Une riche sémantique, qui invite à un débat sur le rapport au travail.

21 juin, 2018

La tendance flex a vu se développer une multitude de terminologies, cherchant à véhiculer l’idée que le flex n’était pas qu’une affaire d’optimisation immobilière.

Il y a les défenseurs d’un environnement de travail plus intelligent et agile, avec les notions de « Smart-Office » ou d’ « espaces dynamiques ».

Et puis il y a ceux qui se refusent à cantonner cette évolution à un enjeu d’espace : ça n’est pas de « flex-office » qu’il s’agit, mais bien plutôt de « flex-work » ou d’« agile working »

Derrière ces nuances sémantiques qui peuvent prêter à sourire, on comprend que le flex déchaîne les passions. Avec l’introduction du flex se joue l’évolution vers un nouveau rapport au travail... Plus libéré et épanouissant ? Ou plus rationalisé et déshumanisant ?

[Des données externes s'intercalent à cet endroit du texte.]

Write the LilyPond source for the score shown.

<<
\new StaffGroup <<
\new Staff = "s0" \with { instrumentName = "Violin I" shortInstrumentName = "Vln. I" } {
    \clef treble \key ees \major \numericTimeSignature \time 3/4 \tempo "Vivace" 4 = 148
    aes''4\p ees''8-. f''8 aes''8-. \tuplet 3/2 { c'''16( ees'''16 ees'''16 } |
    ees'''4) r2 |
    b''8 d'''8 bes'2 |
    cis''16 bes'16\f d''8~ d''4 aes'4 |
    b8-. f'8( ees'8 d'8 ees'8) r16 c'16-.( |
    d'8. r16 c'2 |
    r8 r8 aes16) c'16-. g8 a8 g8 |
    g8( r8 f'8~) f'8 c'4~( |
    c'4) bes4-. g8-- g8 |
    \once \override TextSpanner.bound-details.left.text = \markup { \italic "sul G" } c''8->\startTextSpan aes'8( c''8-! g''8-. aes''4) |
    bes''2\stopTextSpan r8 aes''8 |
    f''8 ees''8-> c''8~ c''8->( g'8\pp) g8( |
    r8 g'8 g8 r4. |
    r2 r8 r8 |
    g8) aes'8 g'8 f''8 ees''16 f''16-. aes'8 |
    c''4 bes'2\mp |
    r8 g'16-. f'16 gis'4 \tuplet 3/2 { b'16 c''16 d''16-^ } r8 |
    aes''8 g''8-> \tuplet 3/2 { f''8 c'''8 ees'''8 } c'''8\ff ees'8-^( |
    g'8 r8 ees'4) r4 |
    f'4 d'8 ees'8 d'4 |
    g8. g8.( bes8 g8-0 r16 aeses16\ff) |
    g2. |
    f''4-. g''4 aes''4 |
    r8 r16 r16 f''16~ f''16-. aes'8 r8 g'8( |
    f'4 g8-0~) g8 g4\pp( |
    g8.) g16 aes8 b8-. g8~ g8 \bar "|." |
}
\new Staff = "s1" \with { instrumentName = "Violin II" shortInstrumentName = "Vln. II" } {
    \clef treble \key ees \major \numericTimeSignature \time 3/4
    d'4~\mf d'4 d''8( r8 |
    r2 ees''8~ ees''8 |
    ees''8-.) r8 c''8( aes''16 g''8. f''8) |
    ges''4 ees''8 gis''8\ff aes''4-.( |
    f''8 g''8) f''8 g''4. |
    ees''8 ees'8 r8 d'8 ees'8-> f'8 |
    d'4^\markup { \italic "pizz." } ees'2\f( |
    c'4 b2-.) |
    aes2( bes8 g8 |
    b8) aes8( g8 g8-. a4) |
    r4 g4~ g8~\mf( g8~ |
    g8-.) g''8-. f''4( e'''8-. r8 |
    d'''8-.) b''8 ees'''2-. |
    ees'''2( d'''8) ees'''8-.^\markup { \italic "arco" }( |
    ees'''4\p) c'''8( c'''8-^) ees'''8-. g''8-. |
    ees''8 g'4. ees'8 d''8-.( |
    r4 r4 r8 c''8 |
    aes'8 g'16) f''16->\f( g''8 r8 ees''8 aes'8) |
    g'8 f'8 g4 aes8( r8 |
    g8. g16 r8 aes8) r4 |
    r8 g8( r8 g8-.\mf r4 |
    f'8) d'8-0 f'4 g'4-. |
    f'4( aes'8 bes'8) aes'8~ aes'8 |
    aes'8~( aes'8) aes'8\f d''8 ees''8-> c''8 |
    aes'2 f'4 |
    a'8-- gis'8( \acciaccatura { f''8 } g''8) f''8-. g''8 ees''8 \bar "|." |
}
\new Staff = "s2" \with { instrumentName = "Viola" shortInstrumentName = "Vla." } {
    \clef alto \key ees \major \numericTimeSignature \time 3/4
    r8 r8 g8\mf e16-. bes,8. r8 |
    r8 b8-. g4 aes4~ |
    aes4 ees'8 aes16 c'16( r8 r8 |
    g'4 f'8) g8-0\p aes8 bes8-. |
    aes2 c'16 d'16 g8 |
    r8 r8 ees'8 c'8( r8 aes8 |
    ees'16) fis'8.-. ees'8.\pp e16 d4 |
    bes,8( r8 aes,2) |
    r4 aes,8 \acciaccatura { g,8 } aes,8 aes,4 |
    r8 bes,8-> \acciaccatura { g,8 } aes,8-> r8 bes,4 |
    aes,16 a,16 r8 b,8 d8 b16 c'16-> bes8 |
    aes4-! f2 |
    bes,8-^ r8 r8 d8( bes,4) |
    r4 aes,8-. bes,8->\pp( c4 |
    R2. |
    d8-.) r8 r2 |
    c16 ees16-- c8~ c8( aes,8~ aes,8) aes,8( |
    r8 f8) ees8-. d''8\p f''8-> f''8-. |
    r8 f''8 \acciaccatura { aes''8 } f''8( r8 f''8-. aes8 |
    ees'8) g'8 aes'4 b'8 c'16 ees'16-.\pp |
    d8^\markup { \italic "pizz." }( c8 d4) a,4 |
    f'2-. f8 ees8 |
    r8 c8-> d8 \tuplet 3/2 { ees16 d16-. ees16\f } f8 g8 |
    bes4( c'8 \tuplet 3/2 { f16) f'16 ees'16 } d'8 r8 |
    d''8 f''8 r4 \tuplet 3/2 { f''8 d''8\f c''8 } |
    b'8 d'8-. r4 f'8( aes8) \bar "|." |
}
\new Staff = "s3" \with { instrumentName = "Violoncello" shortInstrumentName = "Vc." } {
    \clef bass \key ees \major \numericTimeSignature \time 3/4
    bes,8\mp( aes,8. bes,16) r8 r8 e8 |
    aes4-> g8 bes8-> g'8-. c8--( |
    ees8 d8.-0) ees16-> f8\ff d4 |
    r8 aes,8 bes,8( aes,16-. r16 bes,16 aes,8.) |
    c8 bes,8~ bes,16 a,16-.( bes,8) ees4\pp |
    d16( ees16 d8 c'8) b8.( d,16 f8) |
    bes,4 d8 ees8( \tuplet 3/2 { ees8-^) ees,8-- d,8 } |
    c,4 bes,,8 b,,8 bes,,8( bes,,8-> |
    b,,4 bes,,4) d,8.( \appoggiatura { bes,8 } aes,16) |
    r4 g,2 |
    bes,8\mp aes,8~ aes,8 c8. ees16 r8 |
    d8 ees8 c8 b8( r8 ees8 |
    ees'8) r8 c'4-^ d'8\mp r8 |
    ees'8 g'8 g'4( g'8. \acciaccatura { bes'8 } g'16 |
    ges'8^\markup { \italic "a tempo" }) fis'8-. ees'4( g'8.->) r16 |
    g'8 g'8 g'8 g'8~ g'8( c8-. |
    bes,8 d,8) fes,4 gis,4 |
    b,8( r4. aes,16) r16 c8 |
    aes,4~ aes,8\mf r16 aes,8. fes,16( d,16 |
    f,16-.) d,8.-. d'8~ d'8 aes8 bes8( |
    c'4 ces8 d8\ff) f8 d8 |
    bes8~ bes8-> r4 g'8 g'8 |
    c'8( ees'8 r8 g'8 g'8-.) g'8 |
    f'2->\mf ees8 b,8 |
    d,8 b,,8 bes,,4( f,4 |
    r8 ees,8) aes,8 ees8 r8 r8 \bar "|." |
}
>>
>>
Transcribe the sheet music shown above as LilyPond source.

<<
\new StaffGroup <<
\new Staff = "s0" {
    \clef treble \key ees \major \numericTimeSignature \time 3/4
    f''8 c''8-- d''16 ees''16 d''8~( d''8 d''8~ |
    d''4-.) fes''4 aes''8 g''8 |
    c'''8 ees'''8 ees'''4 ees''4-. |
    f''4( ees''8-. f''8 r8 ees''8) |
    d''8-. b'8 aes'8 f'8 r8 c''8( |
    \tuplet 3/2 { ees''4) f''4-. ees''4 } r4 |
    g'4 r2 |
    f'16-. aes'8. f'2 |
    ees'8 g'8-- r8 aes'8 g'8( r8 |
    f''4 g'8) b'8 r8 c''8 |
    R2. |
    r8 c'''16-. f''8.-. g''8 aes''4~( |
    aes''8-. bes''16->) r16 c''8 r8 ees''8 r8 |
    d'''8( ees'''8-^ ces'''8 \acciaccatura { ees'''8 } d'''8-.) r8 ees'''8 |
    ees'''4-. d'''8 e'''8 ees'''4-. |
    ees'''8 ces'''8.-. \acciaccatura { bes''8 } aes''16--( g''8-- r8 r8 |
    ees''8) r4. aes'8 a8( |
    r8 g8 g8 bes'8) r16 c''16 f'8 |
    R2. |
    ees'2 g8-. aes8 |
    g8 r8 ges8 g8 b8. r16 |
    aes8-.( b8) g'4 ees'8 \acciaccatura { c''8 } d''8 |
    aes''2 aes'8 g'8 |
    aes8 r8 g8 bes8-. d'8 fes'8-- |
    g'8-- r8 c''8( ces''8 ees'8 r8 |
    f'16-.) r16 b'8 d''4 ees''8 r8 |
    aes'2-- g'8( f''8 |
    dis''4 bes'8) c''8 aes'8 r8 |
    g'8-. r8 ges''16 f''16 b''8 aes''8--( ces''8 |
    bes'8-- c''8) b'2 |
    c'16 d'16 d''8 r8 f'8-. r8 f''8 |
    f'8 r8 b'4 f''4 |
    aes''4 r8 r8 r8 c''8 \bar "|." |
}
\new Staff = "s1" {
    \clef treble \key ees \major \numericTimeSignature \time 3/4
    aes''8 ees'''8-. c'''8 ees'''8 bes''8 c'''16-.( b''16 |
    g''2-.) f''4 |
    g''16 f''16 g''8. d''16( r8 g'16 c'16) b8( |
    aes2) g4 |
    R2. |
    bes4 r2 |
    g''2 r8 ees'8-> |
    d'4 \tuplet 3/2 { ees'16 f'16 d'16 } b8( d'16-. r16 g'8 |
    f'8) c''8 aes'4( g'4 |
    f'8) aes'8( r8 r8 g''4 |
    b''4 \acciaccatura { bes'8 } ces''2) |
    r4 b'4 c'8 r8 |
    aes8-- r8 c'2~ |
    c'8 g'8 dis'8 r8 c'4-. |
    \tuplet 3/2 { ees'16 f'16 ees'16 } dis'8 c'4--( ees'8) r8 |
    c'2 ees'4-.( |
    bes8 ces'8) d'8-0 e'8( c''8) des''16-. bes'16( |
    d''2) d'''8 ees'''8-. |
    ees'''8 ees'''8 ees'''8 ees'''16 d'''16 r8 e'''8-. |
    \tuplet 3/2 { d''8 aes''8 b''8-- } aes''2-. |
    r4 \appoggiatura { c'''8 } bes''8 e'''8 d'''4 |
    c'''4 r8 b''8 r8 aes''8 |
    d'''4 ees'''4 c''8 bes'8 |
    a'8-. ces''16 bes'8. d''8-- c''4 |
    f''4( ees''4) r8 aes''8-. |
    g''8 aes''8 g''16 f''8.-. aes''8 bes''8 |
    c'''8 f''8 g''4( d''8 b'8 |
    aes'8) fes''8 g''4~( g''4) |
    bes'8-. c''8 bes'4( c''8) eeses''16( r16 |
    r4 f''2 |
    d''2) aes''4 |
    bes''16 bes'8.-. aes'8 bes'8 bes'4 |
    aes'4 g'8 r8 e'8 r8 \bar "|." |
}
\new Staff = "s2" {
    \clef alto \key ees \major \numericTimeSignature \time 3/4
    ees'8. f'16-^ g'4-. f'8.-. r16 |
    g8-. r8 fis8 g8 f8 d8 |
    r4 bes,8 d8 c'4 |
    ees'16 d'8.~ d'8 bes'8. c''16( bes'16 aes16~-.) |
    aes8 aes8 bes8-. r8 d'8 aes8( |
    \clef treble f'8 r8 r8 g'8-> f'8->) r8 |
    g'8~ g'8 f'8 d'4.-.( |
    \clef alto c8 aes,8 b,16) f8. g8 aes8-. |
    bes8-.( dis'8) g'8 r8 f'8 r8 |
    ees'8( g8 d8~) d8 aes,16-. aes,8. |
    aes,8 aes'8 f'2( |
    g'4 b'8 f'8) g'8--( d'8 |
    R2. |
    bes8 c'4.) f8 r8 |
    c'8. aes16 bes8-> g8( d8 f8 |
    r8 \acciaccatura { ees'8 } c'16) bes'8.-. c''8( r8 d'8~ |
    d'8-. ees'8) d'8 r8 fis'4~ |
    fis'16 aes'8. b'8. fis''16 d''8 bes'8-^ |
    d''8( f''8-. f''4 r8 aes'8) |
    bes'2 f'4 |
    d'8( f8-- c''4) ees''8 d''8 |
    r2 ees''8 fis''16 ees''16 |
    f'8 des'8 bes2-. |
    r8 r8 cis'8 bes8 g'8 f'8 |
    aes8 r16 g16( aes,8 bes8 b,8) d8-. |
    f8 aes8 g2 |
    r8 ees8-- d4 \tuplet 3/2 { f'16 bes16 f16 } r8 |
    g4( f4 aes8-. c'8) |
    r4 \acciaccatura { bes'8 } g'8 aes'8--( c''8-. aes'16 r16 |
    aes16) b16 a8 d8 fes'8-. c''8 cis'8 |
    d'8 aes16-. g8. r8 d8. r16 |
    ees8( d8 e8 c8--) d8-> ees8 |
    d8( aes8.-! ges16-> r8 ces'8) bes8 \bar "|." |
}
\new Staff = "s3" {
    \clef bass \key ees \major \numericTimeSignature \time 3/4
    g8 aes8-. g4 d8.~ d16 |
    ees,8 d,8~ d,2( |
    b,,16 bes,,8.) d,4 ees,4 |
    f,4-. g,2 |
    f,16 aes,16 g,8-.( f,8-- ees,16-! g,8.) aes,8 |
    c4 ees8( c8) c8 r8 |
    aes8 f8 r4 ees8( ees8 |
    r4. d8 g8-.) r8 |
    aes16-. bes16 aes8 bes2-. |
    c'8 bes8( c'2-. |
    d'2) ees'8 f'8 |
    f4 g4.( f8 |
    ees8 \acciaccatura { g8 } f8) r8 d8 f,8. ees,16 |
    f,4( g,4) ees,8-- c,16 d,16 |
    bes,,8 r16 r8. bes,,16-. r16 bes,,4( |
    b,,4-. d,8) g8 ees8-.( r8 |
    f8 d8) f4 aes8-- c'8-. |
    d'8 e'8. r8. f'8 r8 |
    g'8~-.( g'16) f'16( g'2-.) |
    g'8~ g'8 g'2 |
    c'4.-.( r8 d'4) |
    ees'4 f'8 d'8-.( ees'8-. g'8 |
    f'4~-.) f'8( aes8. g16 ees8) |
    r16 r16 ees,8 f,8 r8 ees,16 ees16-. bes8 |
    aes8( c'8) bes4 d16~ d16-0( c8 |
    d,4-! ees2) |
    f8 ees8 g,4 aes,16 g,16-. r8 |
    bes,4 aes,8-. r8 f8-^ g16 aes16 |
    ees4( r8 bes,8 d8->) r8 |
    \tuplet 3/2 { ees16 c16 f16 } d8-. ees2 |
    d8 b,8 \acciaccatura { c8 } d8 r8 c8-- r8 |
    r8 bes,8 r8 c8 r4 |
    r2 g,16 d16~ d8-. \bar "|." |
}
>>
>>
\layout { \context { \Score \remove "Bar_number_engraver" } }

A vous de juger, au gré de vos pérégrinations dans cette étude. Car, indépendamment des terminologies employées et des approches défendues, c’est bien de cela qu’il s’agit : le flex-office n’est jamais un sujet purement immobilier. Il repose sur une approche intégrée et transverse, qui réunit autour de la table l’Immobilier, les Ressources Humaines et l’Informatique - ces « 3B » chers à AXA : les « Bricks, Bytes et Behaviours ». C’est ce qui fait de l’immersion dans la tendance flex une exploration passionnante.